─── Selected text ───

One practical use may be a situation the I/C condenser must be a significant distance from the intake plumbing. Smaller coolant lines are more simple to route, and much smaller than large intake plumbing.

[BigRabbitMan]

As has been stated above, virtually all of the references I have found have been for race use where a lot of heat has to be gotten rid of in a short period of time. This is using either/and/or an ice box or a small dedicated separarate radiator.

The interesting thing about these systems is that the questions come up about getting rid of the heat, not the efficiency of cooling the air. I can't find any references to issues relative to the cooling of the intake air. For that reason, I feel the intercooler side of the system must work efficiently.

In my application, I am space limited for an air-to-air system, but have room for the separate system to cool the cooling water. As a consequence, I have ordered a water to air system which includes the air to water unit, a small radiator with fan to cool the water, and a small electric pump to circulate the water. I will generate much less heat/min in road use than is generated in racing use. The Duramax will be pushing a load of 14,500-17,500 lbs. on a continuous basis.

The intercooler portion of the system is rated for 700 CFM while the Duramax will generate about 350 CFM at 3000 rpm and 2/3 of that at a cruising rpm of 2000. Under cruise conditions, I will be at much lower boost pressure and therefore lower heat loads than is experiences while racing.

The heat load will not go into either the engine coolant or the air cooling the engine coolant.

I am confident that the system will give me good intercooling on my road trips. I should be up and running sometime in June so we will then know for sure how well is does or does not work. The cost of the system is competitive with quality air to air intercoolers.

Thank you for your input. Hopefully, I will remember to come back and give a performace report once I am on the road.

─── Exercise material ───

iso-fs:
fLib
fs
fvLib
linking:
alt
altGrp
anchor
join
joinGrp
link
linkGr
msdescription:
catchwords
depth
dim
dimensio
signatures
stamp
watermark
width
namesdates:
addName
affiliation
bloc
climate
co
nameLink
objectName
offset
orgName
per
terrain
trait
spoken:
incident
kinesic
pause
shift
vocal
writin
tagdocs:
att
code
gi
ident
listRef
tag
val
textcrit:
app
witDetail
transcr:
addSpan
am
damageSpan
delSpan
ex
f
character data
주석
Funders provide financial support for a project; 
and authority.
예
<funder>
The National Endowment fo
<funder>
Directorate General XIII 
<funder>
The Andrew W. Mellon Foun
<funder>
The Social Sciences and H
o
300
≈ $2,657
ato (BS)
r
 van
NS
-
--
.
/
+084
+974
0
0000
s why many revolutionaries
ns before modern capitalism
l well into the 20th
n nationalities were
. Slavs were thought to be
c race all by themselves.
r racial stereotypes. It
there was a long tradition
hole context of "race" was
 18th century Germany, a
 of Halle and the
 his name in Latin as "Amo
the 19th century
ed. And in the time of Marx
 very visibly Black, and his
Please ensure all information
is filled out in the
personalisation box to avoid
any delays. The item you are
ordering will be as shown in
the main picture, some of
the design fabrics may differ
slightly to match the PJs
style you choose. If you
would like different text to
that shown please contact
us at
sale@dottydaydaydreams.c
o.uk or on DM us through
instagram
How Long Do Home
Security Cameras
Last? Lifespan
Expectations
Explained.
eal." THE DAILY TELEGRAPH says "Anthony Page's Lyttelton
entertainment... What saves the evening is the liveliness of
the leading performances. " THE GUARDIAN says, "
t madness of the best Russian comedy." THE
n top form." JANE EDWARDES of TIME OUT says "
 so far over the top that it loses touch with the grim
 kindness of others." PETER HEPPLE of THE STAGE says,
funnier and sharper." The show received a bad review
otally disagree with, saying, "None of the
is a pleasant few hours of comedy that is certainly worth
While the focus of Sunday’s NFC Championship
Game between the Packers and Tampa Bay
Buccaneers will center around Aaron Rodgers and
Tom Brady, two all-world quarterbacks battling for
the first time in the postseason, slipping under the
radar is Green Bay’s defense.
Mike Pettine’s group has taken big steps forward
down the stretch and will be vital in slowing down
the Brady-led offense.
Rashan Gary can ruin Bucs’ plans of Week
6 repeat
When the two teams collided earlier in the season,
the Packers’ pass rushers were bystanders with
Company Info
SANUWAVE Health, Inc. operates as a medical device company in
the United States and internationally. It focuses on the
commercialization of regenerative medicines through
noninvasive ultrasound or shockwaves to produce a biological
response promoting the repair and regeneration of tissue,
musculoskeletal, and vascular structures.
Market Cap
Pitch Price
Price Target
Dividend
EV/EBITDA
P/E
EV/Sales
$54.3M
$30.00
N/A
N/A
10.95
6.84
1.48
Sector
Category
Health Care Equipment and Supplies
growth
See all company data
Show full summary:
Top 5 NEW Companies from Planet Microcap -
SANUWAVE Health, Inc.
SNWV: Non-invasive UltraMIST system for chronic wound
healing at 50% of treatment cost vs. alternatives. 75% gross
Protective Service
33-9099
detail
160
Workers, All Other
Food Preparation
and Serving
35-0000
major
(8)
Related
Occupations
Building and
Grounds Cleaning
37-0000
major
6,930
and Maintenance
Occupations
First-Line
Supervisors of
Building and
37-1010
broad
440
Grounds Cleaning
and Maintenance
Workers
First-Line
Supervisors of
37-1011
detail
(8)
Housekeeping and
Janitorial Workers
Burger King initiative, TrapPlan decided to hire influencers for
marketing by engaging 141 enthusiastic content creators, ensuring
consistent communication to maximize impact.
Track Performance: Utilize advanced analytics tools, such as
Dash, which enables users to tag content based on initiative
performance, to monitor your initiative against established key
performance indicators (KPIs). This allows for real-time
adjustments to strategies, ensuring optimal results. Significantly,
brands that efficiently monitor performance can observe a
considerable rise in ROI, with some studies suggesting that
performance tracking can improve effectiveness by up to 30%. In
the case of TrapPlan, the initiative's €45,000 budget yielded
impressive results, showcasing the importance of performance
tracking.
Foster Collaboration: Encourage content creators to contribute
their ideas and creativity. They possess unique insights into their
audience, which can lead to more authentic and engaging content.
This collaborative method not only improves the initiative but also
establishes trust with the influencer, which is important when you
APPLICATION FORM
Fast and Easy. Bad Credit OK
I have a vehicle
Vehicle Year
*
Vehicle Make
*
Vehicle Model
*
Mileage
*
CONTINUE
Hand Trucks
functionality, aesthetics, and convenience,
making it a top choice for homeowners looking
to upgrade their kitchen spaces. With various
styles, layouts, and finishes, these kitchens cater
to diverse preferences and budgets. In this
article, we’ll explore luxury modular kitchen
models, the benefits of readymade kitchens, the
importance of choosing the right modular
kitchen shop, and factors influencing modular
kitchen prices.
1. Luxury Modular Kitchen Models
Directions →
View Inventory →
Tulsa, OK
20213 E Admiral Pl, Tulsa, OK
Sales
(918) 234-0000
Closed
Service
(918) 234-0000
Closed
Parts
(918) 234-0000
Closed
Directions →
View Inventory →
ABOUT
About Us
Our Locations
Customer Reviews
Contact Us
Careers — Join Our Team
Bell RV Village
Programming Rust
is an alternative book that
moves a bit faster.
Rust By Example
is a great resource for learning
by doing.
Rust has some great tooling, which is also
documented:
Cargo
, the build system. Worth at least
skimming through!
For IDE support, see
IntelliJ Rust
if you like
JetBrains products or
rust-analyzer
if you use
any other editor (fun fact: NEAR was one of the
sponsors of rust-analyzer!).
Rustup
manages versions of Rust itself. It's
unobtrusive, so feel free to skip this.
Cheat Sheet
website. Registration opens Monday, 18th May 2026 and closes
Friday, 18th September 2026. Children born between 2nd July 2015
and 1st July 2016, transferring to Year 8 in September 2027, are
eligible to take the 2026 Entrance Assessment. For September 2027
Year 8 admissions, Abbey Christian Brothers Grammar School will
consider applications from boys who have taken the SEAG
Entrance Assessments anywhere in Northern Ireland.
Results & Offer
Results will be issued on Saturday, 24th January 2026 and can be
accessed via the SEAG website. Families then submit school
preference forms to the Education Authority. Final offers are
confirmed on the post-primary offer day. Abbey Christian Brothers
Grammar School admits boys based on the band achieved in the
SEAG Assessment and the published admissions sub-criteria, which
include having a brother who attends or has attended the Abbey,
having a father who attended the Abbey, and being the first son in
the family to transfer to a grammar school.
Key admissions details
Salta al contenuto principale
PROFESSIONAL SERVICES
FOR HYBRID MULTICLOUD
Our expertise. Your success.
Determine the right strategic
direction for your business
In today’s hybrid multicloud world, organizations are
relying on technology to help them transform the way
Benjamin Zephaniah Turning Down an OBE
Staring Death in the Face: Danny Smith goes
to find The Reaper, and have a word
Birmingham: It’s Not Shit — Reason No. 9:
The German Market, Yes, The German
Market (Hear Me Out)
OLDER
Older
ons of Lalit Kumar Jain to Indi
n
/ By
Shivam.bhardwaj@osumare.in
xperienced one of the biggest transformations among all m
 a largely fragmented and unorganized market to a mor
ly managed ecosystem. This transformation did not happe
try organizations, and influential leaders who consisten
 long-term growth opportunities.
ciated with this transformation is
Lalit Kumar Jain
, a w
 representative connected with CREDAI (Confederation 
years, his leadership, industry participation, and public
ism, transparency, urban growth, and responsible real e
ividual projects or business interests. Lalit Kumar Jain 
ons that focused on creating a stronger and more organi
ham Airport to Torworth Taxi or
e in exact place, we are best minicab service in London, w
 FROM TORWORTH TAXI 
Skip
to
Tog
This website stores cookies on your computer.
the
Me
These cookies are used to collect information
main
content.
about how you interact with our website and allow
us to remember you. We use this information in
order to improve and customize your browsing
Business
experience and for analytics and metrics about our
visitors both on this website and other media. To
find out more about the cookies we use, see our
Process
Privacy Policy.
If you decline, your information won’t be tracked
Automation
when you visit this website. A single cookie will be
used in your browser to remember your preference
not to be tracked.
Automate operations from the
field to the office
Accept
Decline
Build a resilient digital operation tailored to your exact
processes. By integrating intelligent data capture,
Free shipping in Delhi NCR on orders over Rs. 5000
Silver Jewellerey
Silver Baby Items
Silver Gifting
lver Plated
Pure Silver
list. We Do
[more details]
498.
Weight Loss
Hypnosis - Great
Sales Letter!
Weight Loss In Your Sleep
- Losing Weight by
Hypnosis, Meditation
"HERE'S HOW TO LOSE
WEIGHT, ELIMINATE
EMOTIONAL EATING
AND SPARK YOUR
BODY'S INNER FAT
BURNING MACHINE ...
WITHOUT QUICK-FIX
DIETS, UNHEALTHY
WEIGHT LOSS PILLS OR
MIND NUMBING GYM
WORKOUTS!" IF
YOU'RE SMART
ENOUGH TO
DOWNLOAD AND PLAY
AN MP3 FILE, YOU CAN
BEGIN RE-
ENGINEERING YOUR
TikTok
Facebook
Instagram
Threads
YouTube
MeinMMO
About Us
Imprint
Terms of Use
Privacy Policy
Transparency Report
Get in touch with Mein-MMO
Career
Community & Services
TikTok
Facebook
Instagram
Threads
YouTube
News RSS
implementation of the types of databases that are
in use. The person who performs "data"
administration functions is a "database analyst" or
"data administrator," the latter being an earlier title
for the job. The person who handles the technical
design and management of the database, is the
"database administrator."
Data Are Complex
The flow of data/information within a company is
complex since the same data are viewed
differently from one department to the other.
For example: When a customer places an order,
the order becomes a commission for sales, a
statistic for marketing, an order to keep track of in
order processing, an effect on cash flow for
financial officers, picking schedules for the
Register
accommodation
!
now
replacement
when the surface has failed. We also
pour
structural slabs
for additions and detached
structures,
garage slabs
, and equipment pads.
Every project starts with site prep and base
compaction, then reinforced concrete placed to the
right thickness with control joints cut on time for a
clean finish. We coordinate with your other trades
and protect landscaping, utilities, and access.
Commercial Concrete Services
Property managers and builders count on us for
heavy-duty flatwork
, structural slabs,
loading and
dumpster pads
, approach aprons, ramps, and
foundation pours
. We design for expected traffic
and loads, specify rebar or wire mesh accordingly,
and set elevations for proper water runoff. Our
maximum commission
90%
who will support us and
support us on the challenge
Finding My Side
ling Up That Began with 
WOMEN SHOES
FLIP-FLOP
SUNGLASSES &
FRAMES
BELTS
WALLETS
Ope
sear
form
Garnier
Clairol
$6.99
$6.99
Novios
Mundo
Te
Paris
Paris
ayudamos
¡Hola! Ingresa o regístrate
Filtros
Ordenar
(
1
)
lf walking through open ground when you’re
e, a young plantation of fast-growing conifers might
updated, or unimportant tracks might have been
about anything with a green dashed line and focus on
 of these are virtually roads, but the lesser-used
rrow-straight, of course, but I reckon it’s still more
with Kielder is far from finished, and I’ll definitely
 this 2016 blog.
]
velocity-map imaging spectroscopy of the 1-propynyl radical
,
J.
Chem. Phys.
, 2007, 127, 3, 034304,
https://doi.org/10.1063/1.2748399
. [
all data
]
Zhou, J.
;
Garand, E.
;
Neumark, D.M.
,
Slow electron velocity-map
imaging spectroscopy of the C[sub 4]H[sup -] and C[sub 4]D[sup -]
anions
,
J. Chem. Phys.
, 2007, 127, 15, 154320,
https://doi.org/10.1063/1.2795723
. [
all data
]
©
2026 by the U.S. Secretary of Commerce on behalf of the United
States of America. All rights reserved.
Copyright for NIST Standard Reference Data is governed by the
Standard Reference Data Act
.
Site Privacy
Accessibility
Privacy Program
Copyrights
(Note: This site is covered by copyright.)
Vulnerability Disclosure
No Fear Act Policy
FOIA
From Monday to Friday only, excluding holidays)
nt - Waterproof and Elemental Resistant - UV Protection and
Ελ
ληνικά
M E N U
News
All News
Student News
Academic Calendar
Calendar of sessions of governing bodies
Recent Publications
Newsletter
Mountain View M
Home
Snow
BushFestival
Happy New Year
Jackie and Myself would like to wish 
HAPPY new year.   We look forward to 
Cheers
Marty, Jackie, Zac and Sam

───

**Work to complete:**
A. Reproduce the collected entries line for line, starting at their first line and ending at the line that contains "JANE EDWARDES of", with both of those lines included.
B. Carry on the forum thread about the water-to-air intercooler from the point where it stops.

**Expected responses:**
A.
iso-fs:
fLib
fs
fvLib
linking:
alt
altGrp
anchor
join
joinGrp
link
linkGr
msdescription:
catchwords
depth
dim
dimensio
signatures
stamp
watermark
width
namesdates:
addName
affiliation
bloc
climate
co
nameLink
objectName
offset
orgName
per
terrain
trait
spoken:
incident
kinesic
pause
shift
vocal
writin
tagdocs:
att
code
gi
ident
listRef
tag
val
textcrit:
app
witDetail
transcr:
addSpan
am
damageSpan
delSpan
ex
f
character data
주석
Funders provide financial support for a project; 
and authority.
예
<funder>
The National Endowment fo
<funder>
Directorate General XIII 
<funder>
The Andrew W. Mellon Foun
<funder>
The Social Sciences and H
o
300
≈ $2,657
ato (BS)
r
 van
NS
-
--
.
/
+084
+974
0
0000
s why many revolutionaries
ns before modern capitalism
l well into the 20th
n nationalities were
. Slavs were thought to be
c race all by themselves.
r racial stereotypes. It
there was a long tradition
hole context of "race" was
 18th century Germany, a
 of Halle and the
 his name in Latin as "Amo
the 19th century
ed. And in the time of Marx
 very visibly Black, and his
Please ensure all information
is filled out in the
personalisation box to avoid
any delays. The item you are
ordering will be as shown in
the main picture, some of
the design fabrics may differ
slightly to match the PJs
style you choose. If you
would like different text to
that shown please contact
us at
sale@dottydaydaydreams.c
o.uk or on DM us through
instagram
How Long Do Home
Security Cameras
Last? Lifespan
Expectations
Explained.
eal." THE DAILY TELEGRAPH says "Anthony Page's Lyttelton
entertainment... What saves the evening is the liveliness of
the leading performances. " THE GUARDIAN says, "
t madness of the best Russian comedy." THE
n top form." JANE EDWARDES of TIME OUT says "

B.
[DmaxMaverick]

BTU's is BTU's. Plain and simple. They need to be moved, or they soak. The result, if not kept in check, is progressive meltdown.

The "350 CFM" is relative to the displacement at RPM, which is near accurate for a 6.6L N/A engine. At about 20 PSI IAC, that displacement becomes more than 4X that, effectively. Gasser system calculations don't work with Diesels, for that very reason. A typical gasoline/turbo engine will charge around 8 PSI, at best . The mathematics don't add up. You're gonna find more BTU's than you can deal with, without a doubt.

[BigRabbitMan]

I realize that CFM of the air and MASS of the air flow are two different things. I also realize that heat calories are a function of both CFM and air MASS or Density. The CFM of the PRESSURIZED air stays the same at a given RPM, but the MASS of the air and calories of heat in a single CF of the air increases in proportion to the increase in pressure.

Heat soak in the system is not a given, but will only occur if the cooling side of the water to air system is not capable of extracting the heat calories from the water at the same rate that the intercooler is putting heat calories into the water.

It has to be a balanced system, to that I agree. The critical number is heat calories that need to be removed and not CFM.

Under extreme situations the safety relief in my case is partially lifting the right foot since I will not be in a race or running against a clock.

[DmaxMaverick]

The CFM, be it an effective figure or actual, is absolutely essential. Mass means nothing, as an independent value. Compounding the CMF is relevant, in relation to the CFM at atmospheric pressure, in that, 1 CFM at 1 Bar, will contain X amount of heat (calories, as you state). Compounded/compressed, the actual CFM is irrelevant, as the compounded heat is the same. A pound of feathers or a pound of bricks. The only difference, effectively, between the two is the volume they occupy, at their "normal" density. Either can be modified to occupy the same volume as the other. This makes the values irrelevant, except the energy required to "modify" them, or in this discussion, the energy required to modify atmospheric pressure to a compounded value: compressed atmospheric gas to increase the density of O2 in that volume of atmospheric gas. Compressing a gas doesn't "create" heat. It doesn't get more hot. The BTU's remain the same, regardless of the state of density. The heat only "seems" to increase, but in fact, it's the same heat, the only difference being the volume it occupies.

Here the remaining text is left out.